_WRITTEN TASK_
The answer should consist of each line from the data below that includes "egész".
[Opening GIVEN DATA section]
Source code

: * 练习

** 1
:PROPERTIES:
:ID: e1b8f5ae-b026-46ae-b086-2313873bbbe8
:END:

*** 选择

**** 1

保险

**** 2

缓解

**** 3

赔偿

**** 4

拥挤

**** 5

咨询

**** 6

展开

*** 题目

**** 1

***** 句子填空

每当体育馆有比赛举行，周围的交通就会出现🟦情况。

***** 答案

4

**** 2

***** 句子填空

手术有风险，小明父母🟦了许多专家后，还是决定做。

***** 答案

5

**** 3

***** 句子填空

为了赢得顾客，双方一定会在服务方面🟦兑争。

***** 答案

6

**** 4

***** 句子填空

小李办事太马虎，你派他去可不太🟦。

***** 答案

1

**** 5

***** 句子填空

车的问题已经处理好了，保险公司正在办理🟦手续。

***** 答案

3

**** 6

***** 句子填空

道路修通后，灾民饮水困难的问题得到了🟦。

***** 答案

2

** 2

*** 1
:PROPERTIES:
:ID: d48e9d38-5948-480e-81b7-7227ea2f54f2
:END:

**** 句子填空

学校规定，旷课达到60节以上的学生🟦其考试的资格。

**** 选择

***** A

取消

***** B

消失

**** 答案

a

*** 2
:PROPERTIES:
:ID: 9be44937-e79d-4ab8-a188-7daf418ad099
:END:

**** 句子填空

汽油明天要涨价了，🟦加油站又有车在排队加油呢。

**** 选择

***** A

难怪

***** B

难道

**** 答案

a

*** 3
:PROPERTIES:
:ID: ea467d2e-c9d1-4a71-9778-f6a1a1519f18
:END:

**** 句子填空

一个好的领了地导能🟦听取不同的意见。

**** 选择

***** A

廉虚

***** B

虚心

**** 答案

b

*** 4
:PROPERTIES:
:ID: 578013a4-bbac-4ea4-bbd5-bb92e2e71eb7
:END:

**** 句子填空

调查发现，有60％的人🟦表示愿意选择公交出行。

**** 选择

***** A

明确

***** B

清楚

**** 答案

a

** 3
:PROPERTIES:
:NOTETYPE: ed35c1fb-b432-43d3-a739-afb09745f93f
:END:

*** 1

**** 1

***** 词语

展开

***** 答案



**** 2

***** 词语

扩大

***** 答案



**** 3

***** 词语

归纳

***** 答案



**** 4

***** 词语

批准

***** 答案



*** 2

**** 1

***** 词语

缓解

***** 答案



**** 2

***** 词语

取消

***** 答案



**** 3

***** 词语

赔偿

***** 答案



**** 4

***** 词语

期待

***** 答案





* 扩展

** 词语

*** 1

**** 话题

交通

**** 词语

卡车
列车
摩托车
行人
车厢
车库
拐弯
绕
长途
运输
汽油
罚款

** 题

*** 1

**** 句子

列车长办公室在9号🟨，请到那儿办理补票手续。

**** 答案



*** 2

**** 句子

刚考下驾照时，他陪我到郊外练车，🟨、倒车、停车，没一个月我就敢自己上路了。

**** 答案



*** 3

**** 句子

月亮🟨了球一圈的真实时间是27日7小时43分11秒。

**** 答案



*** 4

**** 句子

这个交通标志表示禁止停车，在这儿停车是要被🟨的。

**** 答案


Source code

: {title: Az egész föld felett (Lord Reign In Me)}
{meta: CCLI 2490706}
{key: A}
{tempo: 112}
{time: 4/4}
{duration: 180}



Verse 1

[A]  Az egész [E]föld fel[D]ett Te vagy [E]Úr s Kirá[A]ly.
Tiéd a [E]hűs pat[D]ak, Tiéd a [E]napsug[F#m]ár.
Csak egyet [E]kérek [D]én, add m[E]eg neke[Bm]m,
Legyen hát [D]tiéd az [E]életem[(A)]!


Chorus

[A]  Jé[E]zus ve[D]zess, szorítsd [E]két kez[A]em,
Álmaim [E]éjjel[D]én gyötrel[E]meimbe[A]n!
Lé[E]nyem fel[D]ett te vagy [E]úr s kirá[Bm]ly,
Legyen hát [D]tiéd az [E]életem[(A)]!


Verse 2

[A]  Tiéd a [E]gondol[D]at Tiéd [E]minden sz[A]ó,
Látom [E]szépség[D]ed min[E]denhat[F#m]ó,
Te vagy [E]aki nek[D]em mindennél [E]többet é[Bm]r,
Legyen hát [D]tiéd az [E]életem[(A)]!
[Closing GIVEN DATA section]
_YOUR SOLUTION_
: {title: Az egész föld felett (Lord Reign In Me)}
[A]  Az egész [E]föld fel[D]ett Te vagy [E]Úr s Kirá[A]ly.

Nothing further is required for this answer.